BAB XLI: Reality [EDITED]

7.8K 325 104
                                    




Mungkin, kita memang hanya dipertemukan di tempat persinggahan yang sama. Karena pada akhirnya, tujuan kita ke arah yang berbeda.

**

            "GUE pulang." Kalimat itu yang benar-benar Alisha hindari saat ini, karena ia juga baru mengetahui satu fakta bahwa papa-nya Rafa kenal dengan mamanya sendiri dan lagi dirinya mengetahui permasalahan di antara Rafa dengan papa-nya.

            "Rafa!" Suara penuh penekanan itu terlontar dari papa Rafa memberikan peringatan untuk tidak menghindar lagi kali ini. Namun, Rafa tidak menggubris panggilan berkali-kali–yang bahkan terdengar begitu mengintimidasi di telinga Alisha–dari sang Papa.

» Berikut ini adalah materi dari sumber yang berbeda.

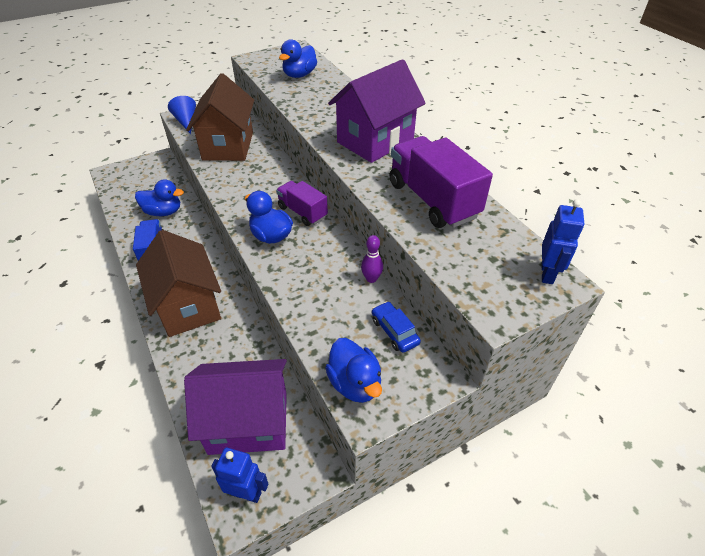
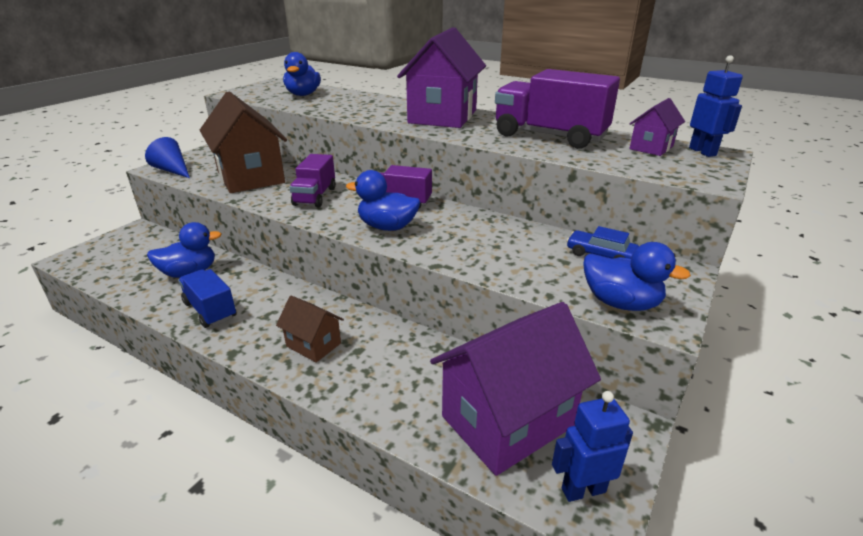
camera: 30 degrees left, 15 degrees down
brown house [136,230,221,337] -> brown house [276,296,344,363], size x0.49
purple bowling pin [361,235,383,283] -> none
none -> purple truck [289,154,336,207]
none -> purple house [629,98,685,156]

            Gadis itu bungkam melihat seluruh kejadian yang masih tidak percaya begitu pula dengan laki-laki di sampingnya yang saat ini sudah beranjak melangkah pergi meninggalkan Alisha tanpa pamit.

            "M-ma," suara Alisha mulai terdengar, namun begitu kecil atau bahkan bisa dibilang lirih. "Alisha samperin Rafa dulu."

            Gadis bernama Alisha itu melangkahkan kakinya dengan cepat menuju halaman rumahnya untuk menghampiri Rafa yang terlihat tidak bisa mengontrol emosinya. Ia hanya khawatir jika Rafa pergi mengendarai motornya dengan perasaan tidak karuan itu.

            "Raf," panggil Alisha tetap melangkah maju menghampiri Rafa yang sedang menggunakan helm motornya.

            Bahkan, Rafa sama sekali tidak menggubris panggilan Alisha yang notabene-nya pacarnya.

            "Lo gak bisa pergi dengan keadaan kayak gini, Raf." Alisha masih berusaha keras menahan Rafa.

            Dan lagi-lagi, hening. Tidak ada jawaban apapun dari sang lawan bicara.

            "Rafa, lo denger kan gue ngomong apa?" Melihat Rafa yang masih tetap tidak menggubris dan justru mulai menaikki motornya berhasil membuat Alisha benar-benar kesal, maka langsung saja gadis itu menahan lengan Rafa.

            Meskipun tenaganya tidak seberapa dengan kekuatan Rafa, tetapi setidaknya ia masih tetap akan berusaha agar Rafa tidak pulang dengan keadaan kacau seperti ini.

            "Raf," Alisha masih tetap mencengkram lengan kokoh milik Rafa dan kali ini usahanya sepertinya bisa dibilang mulai berhasil, karena tatapan Rafa sudah mulai menatap kedua mata Alisha. Namun, tatapan tersebut tidak bisa dibilang tatapan lembut seperti biasanya melainkan tatapan penuh emosi, kesedihan, kekecewaan, dan semua menjadi satu.

            Tanpa aba-aba lagi, Alisha langsung berhambur ke dalam pelukan Rafa.

            "Gue sayang lo, Raf. Jangan pergi," ucap Alisha masih tetap membenamkan wajahnya di dada Rafa.

            "Jangan pergi." Dan satu bulir air mata sukses turun dari mata milik Alisha.

            Ia tidak ingin Rafa meninggalkannya hanya karena masalah seperti ini, gadis itu ingin memperjuangkan cintanya sama seperti dulu –tepat ketika ia hanya seorang admirer.

            "Gue gak akan pergi dari lo, Alisha." Rafa mengeratkan pelukannya seolah ia memberikan pernyataan yang sama melalui sebuah pelukan.

            "Jangan pergi dari gue karena ini, Raf." Alisha tidak ingin melepaskan pelukan ini, jika ada mesin penahan waktu, ia benar-benar ingin meminta untuk menghentikan waktu detik itu juga.

            Rafa mulai melepaskan pelukan tersebut secara sepihak. "Biarin gue sendiri dulu, Sha."

            "Tolong, jangan nangis." Dan mendengar kalimat itu, entah mengapa, justru semakin membuat Alisha semakin ingin membenamkan wajahnya di bantal atau pelukan Rafa lagi.